Would you recommend Gentle Rogue to a modern audience?
Ingrid: I haven’t gotten to the sexy bits!
Erin: But are you going to finish the book?
Ingrid: Yeah. I like the slow burney books. The ending you’ve described with the brothers is not usually my favorite, so we’ll see what I think of that, but I’m definitely going to finish it.
Holly: I would give this a qualified yes. If you’re interested in paternalistic, age-gap, emotionally constipated romances, and you’re also really interested in long interconnected series where all the other characters show up, then yes. But…for me personally, I found it kind of tedious.
Erin: My short answer is that I agree with Holly. But I would qualify it that I’ve definitely read old school books that include all of those elements that I enjoyed more, and I have also read Johanna Lindsey books that I enjoyed more. I was definitely entertained by the ending, but this one was mostly a miss for me.
Would you recommend Captured to a modern audience?

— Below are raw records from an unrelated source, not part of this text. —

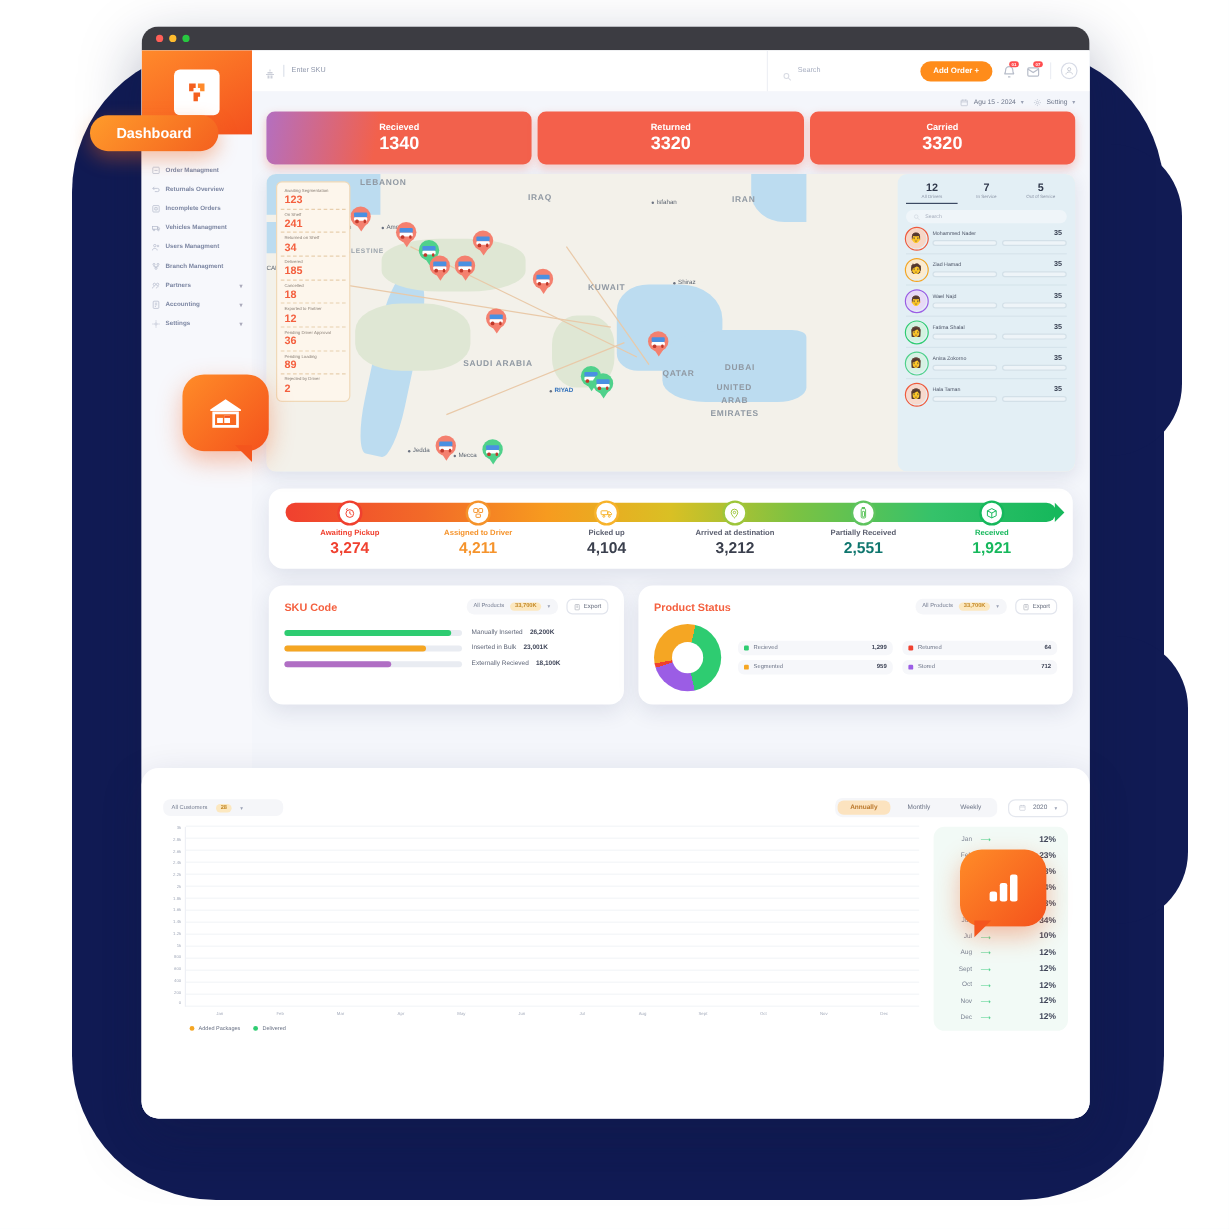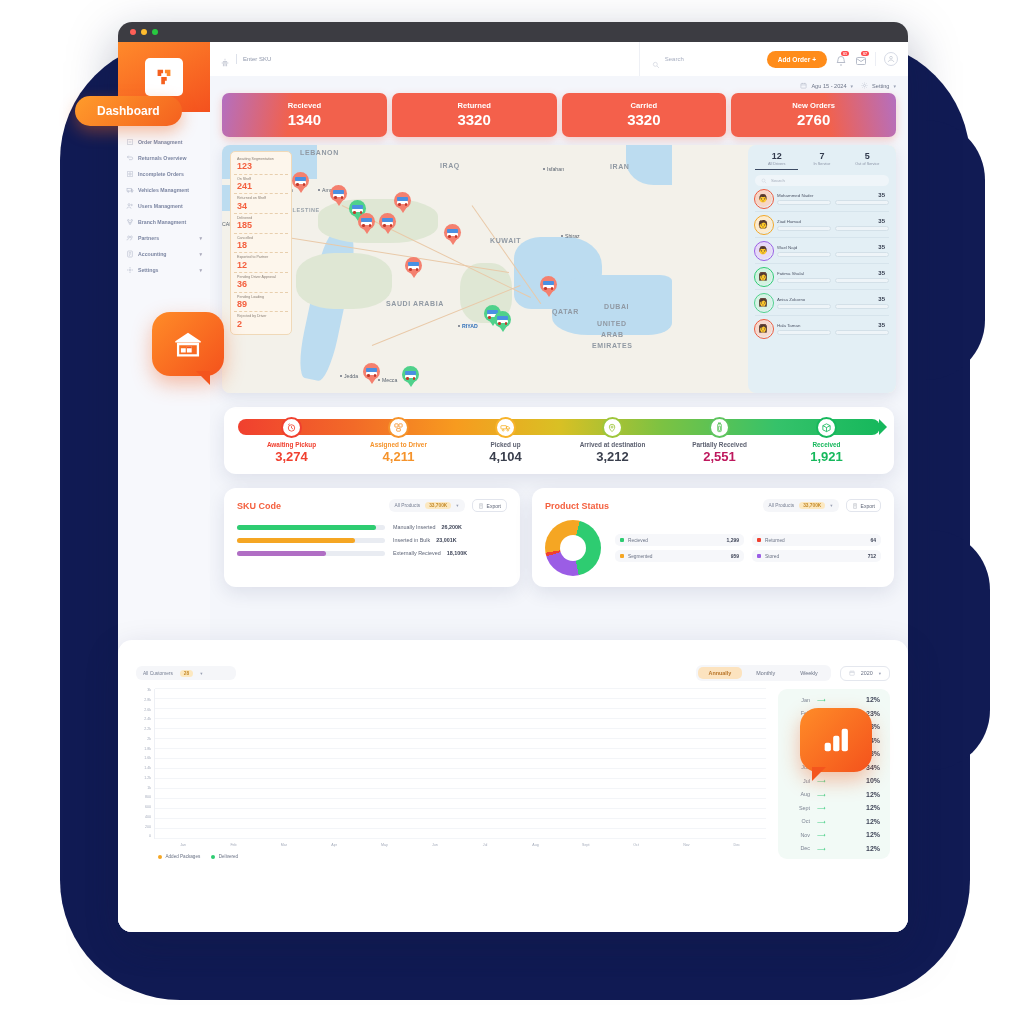"New Orders" div.stat { html: <div> <div>New Orders</div> <div>2760</div> </div> -> none }
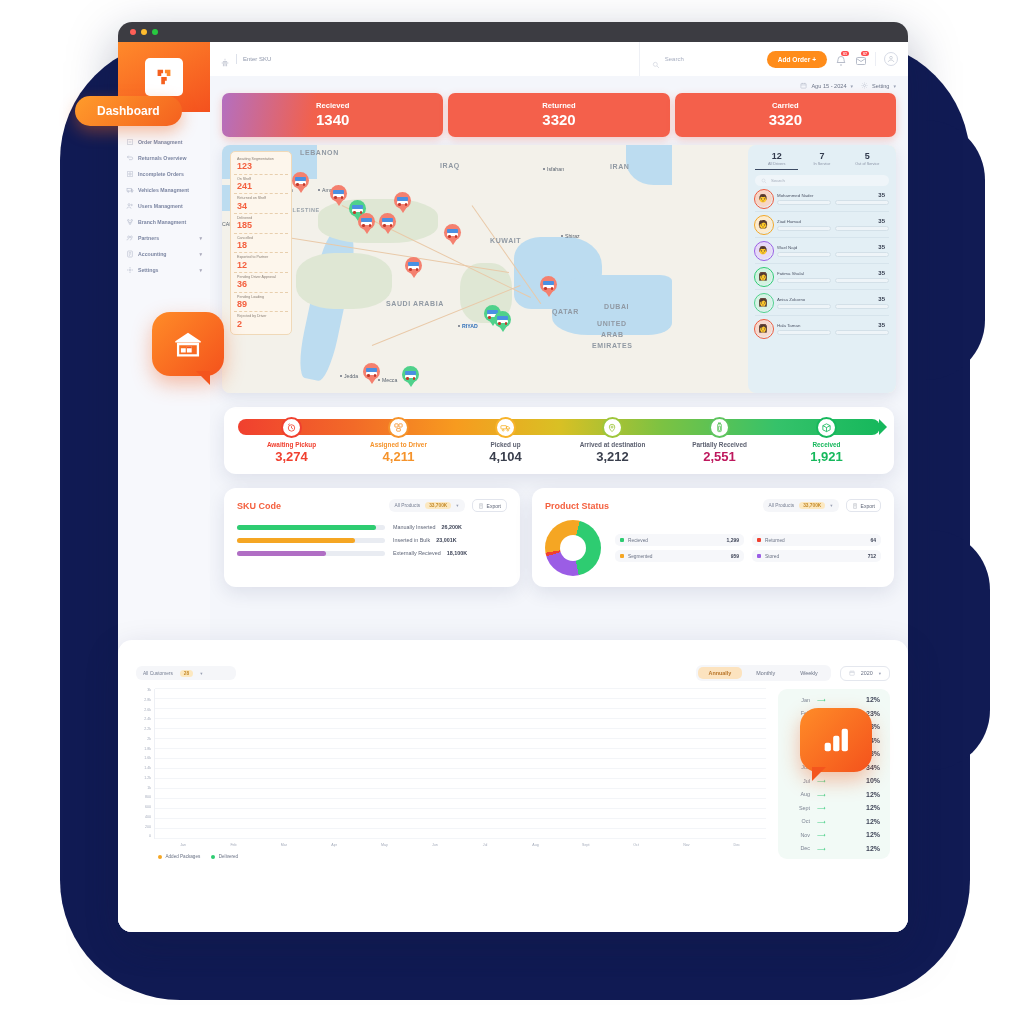"2,551" div.pl-val { color: #be185d -> #0f766e }
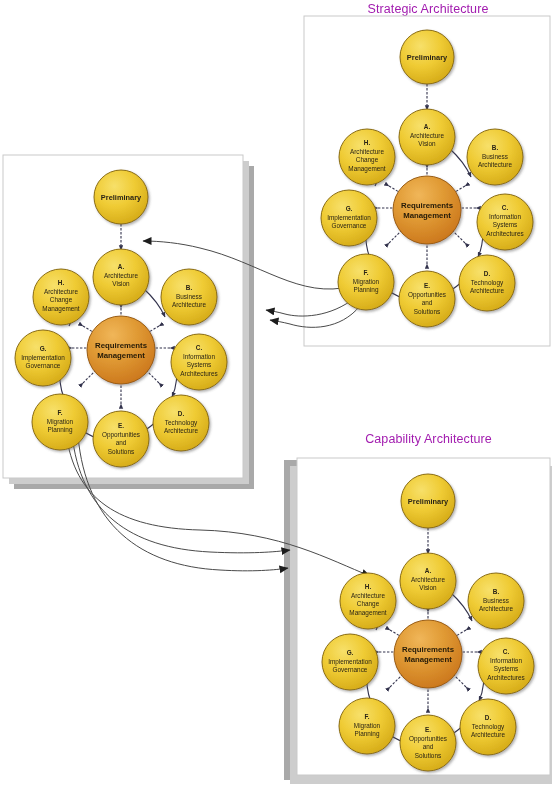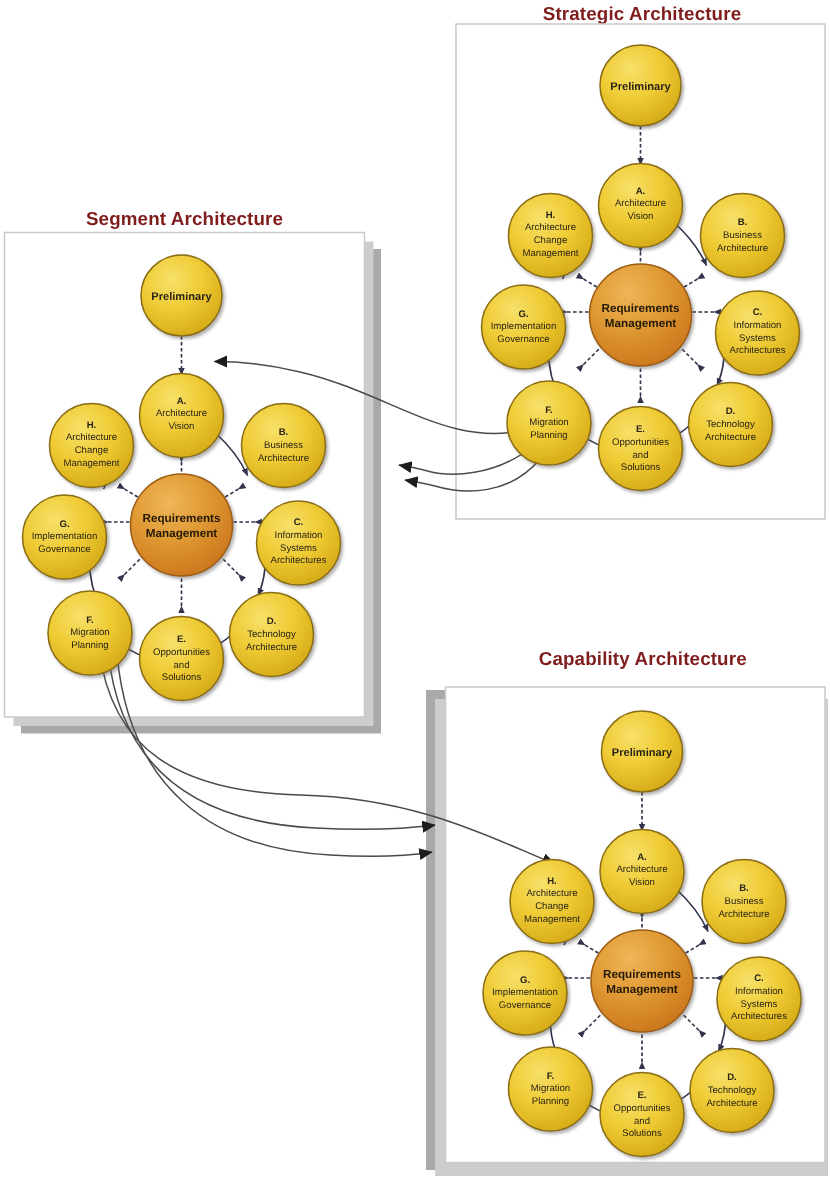"Strategic Architecture" .panel-title { color: #7f1d1d -> #a21caf; font-weight: bold -> normal }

Ingrid: I’m going to sort of steal Erin’s response and say that I would rather read another of Beverly Jenkins’ books. I enjoyed the premise, but the ending was underwhelming for me, and the island scenes were kind of slow. So I wouldn’t necessarily recommend this one, but I would recommend the author separately.
Holly: I feel like the other Beverly Jenkins book I’ve read does kind of a similar thing where the two protagonists figure out their relationship by the midpoint and they’re pretty solid, and that although there’s some conflict, it’s resolved fairly easily and it’s pretty low tension. With that being said, I think this book does some really good things and although I was dunking on all the history stuff earlier, the things she’s doing with this book and the history are really interesting, especially when reading these two books side by side. In Gentle Rogue, the characters are all definitely involved in the slave trade but it’s just not acknowledging it in any way. So the narrative in Captured where it addresses the realities of the slave trade, that’s interesting and important.
So unlike other books we’ve read this month where I’d say “don’t read it,” I’m not going to say “don’t read it,” but I’m also not going to push it into your hands.
Erin: I would recommend it to readers who are looking for books that feel like they have high stakes but that don’t actually give you the stress of a high tension narrative. I would also recommend it to readers who are looking for protagonists who are very kind and respectful to each other. For me personally, aside from the tension, the big hang up that I had with this book is that Dominic and Clare are really horny—their desire for each other seemed to stem from their physical desire rather than their emotional connection, and that is not something that clicks for me.